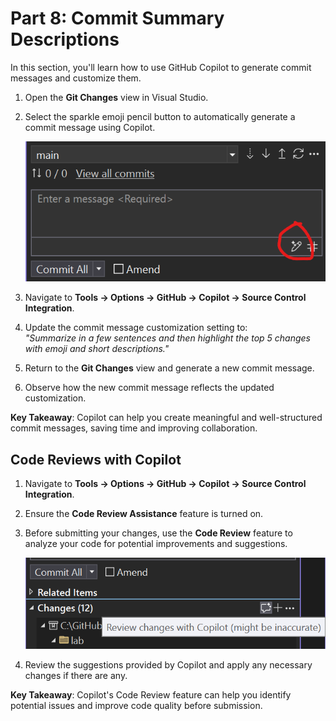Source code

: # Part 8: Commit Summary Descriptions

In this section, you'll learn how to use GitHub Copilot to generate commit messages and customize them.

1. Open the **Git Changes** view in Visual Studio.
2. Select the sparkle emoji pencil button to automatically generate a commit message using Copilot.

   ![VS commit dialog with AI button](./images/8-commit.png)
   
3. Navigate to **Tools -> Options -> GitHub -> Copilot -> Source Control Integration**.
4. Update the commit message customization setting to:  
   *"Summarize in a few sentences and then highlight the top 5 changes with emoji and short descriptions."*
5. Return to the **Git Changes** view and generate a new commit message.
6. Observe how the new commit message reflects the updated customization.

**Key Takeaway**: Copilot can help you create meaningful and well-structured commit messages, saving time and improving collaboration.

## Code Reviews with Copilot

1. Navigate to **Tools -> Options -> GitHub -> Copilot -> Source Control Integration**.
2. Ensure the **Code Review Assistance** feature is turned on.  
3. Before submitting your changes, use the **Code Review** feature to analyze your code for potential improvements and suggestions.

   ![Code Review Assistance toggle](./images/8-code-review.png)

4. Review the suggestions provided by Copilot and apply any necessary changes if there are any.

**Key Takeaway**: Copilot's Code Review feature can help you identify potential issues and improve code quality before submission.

**Work to be completed**
Put each line of the data above into a Markdown table with two columns, Row for a running number and Line for the text, and skip blank lines. Leave the pictures out of your answer.

**Exercise solution**
| Row | Line |
|---|---|
| 1 | Source code |
| 2 | : # Part 8: Commit Summary Descriptions |
| 3 | In this section, you'll learn how to use GitHub Copilot to generate commit messages and customize them. |
| 4 | 1. Open the **Git Changes** view in Visual Studio. |
| 5 | 2. Select the sparkle emoji pencil button to automatically generate a commit message using Copilot. |
| 6 |    ![VS commit dialog with AI button](./images/8-commit.png) |
| 7 | 3. Navigate to **Tools -> Options -> GitHub -> Copilot -> Source Control Integration**. |
| 8 | 4. Update the commit message customization setting to:   |
| 9 |    *"Summarize in a few sentences and then highlight the top 5 changes with emoji and short descriptions."* |
| 10 | 5. Return to the **Git Changes** view and generate a new commit message. |
| 11 | 6. Observe how the new commit message reflects the updated customization. |
| 12 | **Key Takeaway**: Copilot can help you create meaningful and well-structured commit messages, saving time and improving collaboration. |
| 13 | ## Code Reviews with Copilot |
| 14 | 1. Navigate to **Tools -> Options -> GitHub -> Copilot -> Source Control Integration**. |
| 15 | 2. Ensure the **Code Review Assistance** feature is turned on.   |
| 16 | 3. Before submitting your changes, use the **Code Review** feature to analyze your code for potential improvements and suggestions. |
| 17 |    ![Code Review Assistance toggle](./images/8-code-review.png) |
| 18 | 4. Review the suggestions provided by Copilot and apply any necessary changes if there are any. |
| 19 | **Key Takeaway**: Copilot's Code Review feature can help you identify potential issues and improve code quality before submission. |